* TO DO
Update the text in the data below, putting "budynek" wherever "obiekt" appears and leaving everything else unchanged. Leave the pictures out of your answer.

* INFORMATION PROVIDED
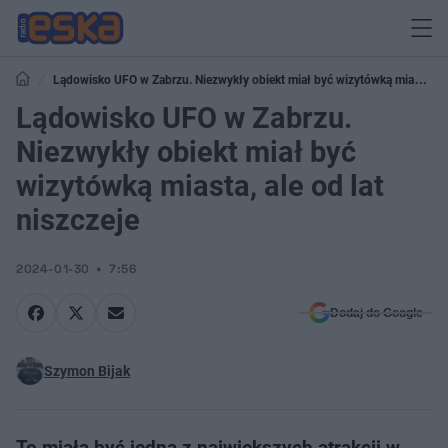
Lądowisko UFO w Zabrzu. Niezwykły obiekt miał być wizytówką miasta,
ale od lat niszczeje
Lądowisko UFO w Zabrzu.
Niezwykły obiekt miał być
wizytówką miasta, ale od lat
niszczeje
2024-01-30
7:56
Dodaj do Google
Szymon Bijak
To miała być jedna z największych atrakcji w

* RESULT FOR THIS TASK
Lądowisko UFO w Zabrzu. Niezwykły budynek miał być wizytówką miasta,
ale od lat niszczeje
Lądowisko UFO w Zabrzu.
Niezwykły budynek miał być
wizytówką miasta, ale od lat
niszczeje
2024-01-30
7:56
Dodaj do Google
Szymon Bijak
To miała być jedna z największych atrakcji w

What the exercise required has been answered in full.